WORK REQUIRED — Take every line from the records below that includes the word "mixed".

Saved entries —
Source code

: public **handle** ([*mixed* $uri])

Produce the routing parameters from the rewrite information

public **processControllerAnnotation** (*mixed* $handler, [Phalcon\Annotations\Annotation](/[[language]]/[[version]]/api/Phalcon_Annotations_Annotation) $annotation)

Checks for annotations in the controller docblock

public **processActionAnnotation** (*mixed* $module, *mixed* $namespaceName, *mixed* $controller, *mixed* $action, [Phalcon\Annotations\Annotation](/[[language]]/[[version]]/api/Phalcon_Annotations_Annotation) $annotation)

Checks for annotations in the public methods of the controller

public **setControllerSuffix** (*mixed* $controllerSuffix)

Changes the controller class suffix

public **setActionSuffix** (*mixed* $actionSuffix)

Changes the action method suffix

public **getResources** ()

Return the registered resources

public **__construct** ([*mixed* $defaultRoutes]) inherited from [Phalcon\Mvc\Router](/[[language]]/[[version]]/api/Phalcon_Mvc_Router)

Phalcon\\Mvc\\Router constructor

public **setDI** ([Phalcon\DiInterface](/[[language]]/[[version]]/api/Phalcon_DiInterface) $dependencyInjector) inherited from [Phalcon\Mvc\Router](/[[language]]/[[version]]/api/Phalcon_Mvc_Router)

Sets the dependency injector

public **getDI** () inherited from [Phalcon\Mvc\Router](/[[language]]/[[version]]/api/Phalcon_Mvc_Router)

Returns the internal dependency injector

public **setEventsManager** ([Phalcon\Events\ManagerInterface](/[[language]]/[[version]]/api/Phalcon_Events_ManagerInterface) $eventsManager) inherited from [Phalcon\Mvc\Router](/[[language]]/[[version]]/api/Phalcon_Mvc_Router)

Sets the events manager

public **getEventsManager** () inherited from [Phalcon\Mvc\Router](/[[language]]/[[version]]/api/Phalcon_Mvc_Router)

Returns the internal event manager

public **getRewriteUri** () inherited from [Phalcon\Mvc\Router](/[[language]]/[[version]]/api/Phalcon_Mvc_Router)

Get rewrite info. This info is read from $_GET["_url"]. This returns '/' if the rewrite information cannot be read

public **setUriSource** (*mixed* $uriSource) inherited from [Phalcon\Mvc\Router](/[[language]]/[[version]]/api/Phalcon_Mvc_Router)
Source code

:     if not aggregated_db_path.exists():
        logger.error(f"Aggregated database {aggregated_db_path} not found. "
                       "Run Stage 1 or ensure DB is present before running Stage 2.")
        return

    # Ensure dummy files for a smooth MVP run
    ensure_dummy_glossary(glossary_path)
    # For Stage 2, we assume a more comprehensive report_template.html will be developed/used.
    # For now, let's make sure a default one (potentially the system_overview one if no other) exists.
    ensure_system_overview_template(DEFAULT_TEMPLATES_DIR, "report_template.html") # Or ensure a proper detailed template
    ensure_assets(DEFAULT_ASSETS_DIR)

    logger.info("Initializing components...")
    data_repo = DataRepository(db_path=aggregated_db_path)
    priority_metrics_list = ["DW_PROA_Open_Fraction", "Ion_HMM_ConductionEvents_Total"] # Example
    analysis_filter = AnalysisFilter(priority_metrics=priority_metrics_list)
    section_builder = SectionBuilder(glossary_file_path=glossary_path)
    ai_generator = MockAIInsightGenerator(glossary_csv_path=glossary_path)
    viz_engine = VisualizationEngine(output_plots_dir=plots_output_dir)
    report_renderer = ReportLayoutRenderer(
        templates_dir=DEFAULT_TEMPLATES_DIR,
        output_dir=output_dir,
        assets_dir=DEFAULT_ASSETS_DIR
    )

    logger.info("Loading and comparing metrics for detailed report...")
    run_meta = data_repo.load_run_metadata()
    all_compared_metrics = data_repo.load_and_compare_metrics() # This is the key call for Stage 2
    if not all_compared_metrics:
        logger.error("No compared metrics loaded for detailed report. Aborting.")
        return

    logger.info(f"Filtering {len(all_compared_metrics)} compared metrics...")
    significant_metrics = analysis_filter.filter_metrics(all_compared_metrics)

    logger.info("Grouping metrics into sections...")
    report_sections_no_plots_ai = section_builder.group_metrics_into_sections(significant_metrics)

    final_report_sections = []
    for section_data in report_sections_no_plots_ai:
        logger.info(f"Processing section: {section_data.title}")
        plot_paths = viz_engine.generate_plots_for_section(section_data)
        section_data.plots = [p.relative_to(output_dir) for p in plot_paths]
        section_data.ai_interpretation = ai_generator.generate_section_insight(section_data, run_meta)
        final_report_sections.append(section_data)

OUTPUT OF THE EXERCISE —
: public **handle** ([*mixed* $uri])
public **processControllerAnnotation** (*mixed* $handler, [Phalcon\Annotations\Annotation](/[[language]]/[[version]]/api/Phalcon_Annotations_Annotation) $annotation)
public **processActionAnnotation** (*mixed* $module, *mixed* $namespaceName, *mixed* $controller, *mixed* $action, [Phalcon\Annotations\Annotation](/[[language]]/[[version]]/api/Phalcon_Annotations_Annotation) $annotation)
public **setControllerSuffix** (*mixed* $controllerSuffix)
public **setActionSuffix** (*mixed* $actionSuffix)
public **__construct** ([*mixed* $defaultRoutes]) inherited from [Phalcon\Mvc\Router](/[[language]]/[[version]]/api/Phalcon_Mvc_Router)
public **setUriSource** (*mixed* $uriSource) inherited from [Phalcon\Mvc\Router](/[[language]]/[[version]]/api/Phalcon_Mvc_Router)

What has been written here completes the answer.